Wednesday, June 25, 2014
I recently attended a potluck dinner, which I knew was short on salads. I thought long and hard about what to bring and finally settled on a chopped vegetable salad. I chose it because it was brightly colored and looked good, and also because it would be easy to serve and eat.
This one was a snap to make: two plum tomatoes, one English cucumber, one yellow and one red bell pepper, and one bunch of scallions. The dressing was a simple lemon vinaigrette flavored with fresh basil and parsley.
As I was preparing the vegetables, I realized how much I enjoy chopping by hand. It is such a basic, elemental daily task. Yes, I have a food processor, but I use it only for large-quantity cooking, because I also have a wonderful assortment of knives. Some were inherited from my great-grandfather. Although I have several stainless steel paring knives and one stainless bread knife, my favorites are made from carbon steel. I own a pretty impressive collection: a roast beef knife, a ham slicer, boning knives, several all-purpose knives, including one that has always been known as a pig sticker, and a few Chinese cleavers.
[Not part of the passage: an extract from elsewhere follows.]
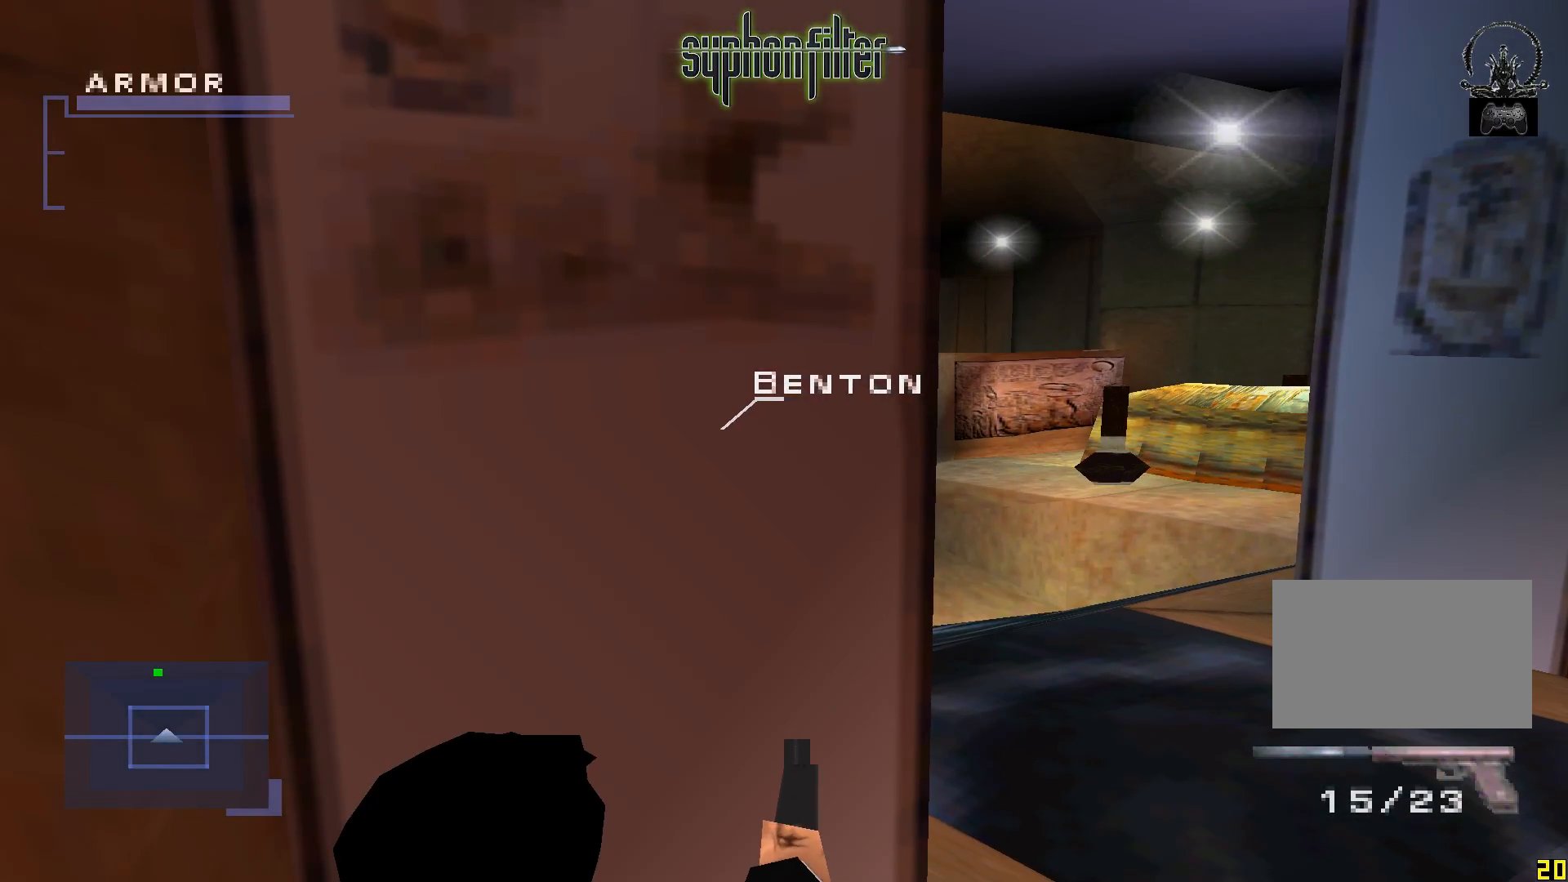
{"buttons": ["A"], "left_stick": "center", "right_stick": "center", "button_events": []}
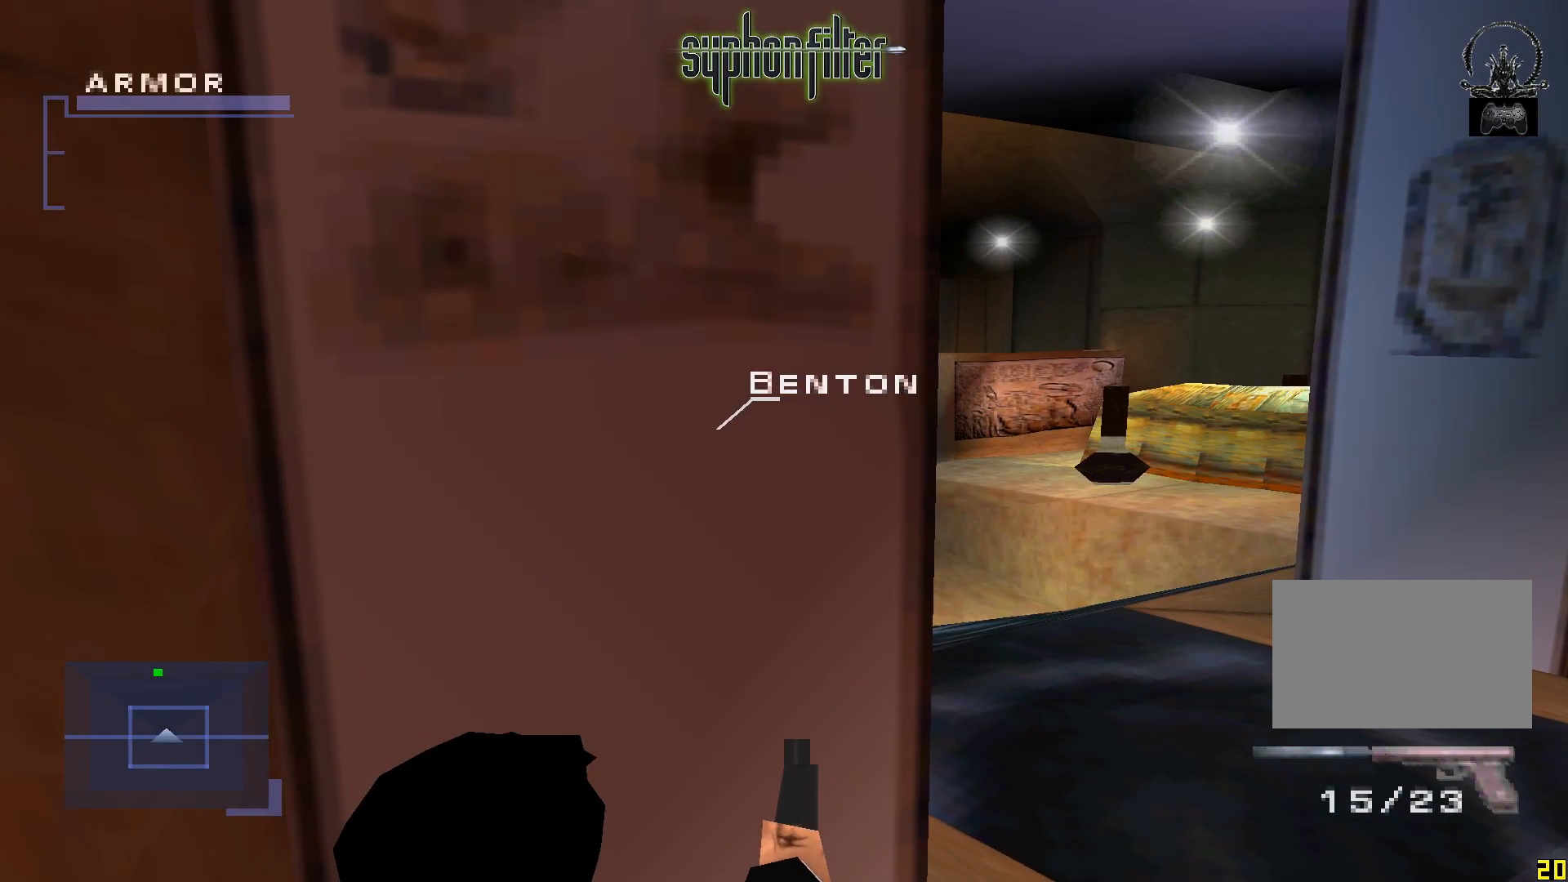
{"buttons": ["A"], "left_stick": "center", "right_stick": "center", "button_events": []}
One cleaver has been my general slicing tool for decades. It fits my hand perfectly, and it slices vegetables quickly, cleanly, and effortlessly. Recently, though, I sliced through some chicken and nicked the blade, leaving a gouge in the straight edge. Although the knife had been bought in an Asian grocery store, it looked remarkably like a chalef, the ritual knife used in kosher slaughtering. Such knives are not allowed to have any imperfections on their blades. My imperfect blade now speaks silently to me, telling me either to fix it or buy new. I have to find out whether the old blade is fixable, but I hope that it is, since a new knife requires serious getting-used-to. Who would have guessed that an old knife would become such a friend?